(SOURCE)

········

Starred review from June 1, 2016
Describing human evolution through accounts of fossils that became media events might seem a publicity ploy, but science journalist Pyne (Institute for Historical Studies/Univ. of Texas; Bookshelf, 2016, etc.) pulls it off.Neanderthal bones have always created a media sensation, but the iconic "Old Man of La Chapelle" of 1908 made the biggest up until that point. A nearly 300-page expert analysis of the skeleton, an old man with an arthritic spine, "described the Old Man as kind of caveman--not a charismatic Fred Flintstone, but a savage, shuffling troglodyte bumbling his way across glaciated Europe." This kind of description continues to influence the popular picture of Neanderthals, although scientists now conclude that they looked rather like us. Tiny "Lucy" walked upright 3 million years ago, far earlier than experts theorized. Her discoverer's account was a bestseller, and huge crowds gather whenever her tiny skeleton tours museums around the world. Nothing stirs the popular imagination more than a vanished treasure such as the priceless ancient bones of Peking Man, lost in 1941. An exception might be a dramatic hoax such as Piltdown man, a modern human skull and ape jaw that made headlines and convinced most experts for 40 years that they had found the missing link. In 2004, there came the announcement of the discovery of a 3-foot-tall primitive human who lived on a small Indonesian island until 18,000 years ago. The film Lord of the Rings won the Academy Award for Best Picture that year, so journalists, no less enraptured than scientists, named it the Hobbit. Ian Tattersall's The Strange Case of the Rickety Cossack (2015) remains the best popular modern history of human evolution, but Pyne casts her net more widely, adding captivating accounts of how each discovery fascinated the mass media and entered literature and popular culture.

········

(PROVIDED DATA)
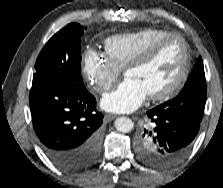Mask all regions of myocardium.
<instances>
[{
  "label": "myocardium",
  "instance_id": "1",
  "mask_svg": "<svg viewBox=\"0 0 223 188\" xmlns=\"http://www.w3.org/2000/svg\"><path fill=\"white\" fill-rule=\"evenodd\" d=\"M170 39H178L183 46V63L180 69V72L176 78V80L171 84L170 87L166 88L162 92L155 93L149 95L148 98L151 101H164L173 96H175L184 86L189 72H190V65H191V52L190 47L186 39L179 33L170 32L161 37L157 40L146 46L142 51L136 54L125 66L124 73L126 74L129 70L139 67L146 62H148L158 51V49L168 40Z\"/></svg>",
  "mask_w": 223,
  "mask_h": 188
}]
</instances>
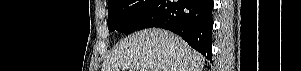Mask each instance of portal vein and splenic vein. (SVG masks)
Instances as JSON below:
<instances>
[{"mask_svg":"<svg viewBox=\"0 0 301 71\" xmlns=\"http://www.w3.org/2000/svg\"><path fill=\"white\" fill-rule=\"evenodd\" d=\"M141 71H148V69H141Z\"/></svg>","mask_w":301,"mask_h":71,"instance_id":"obj_1","label":"portal vein and splenic vein"}]
</instances>
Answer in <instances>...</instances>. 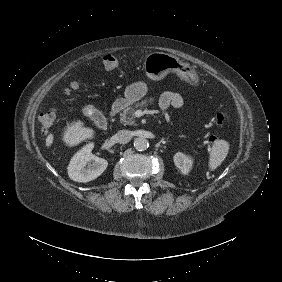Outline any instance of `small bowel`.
<instances>
[{"instance_id": "obj_1", "label": "small bowel", "mask_w": 282, "mask_h": 282, "mask_svg": "<svg viewBox=\"0 0 282 282\" xmlns=\"http://www.w3.org/2000/svg\"><path fill=\"white\" fill-rule=\"evenodd\" d=\"M184 104L183 97L172 91L164 92L159 99V108L162 112H165L170 106L174 108H180Z\"/></svg>"}]
</instances>
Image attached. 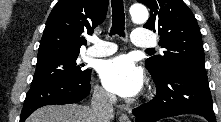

········

(EXERCISE)
Summarize the review above in two sentences.

(RIGHT ANSWER)
The review says that Pyne successfully describes human evolution through fossils that became media events, including the Old Man of La Chapelle, Lucy, the lost bones of Peking Man, the Piltdown hoax, and the small Indonesian human that journalists named the Hobbit. It calls Tattersall's 2015 book the best popular modern history of human evolution, but it says Pyne casts her net more widely by adding captivating accounts of how each discovery fascinated the mass media and entered literature and popular culture.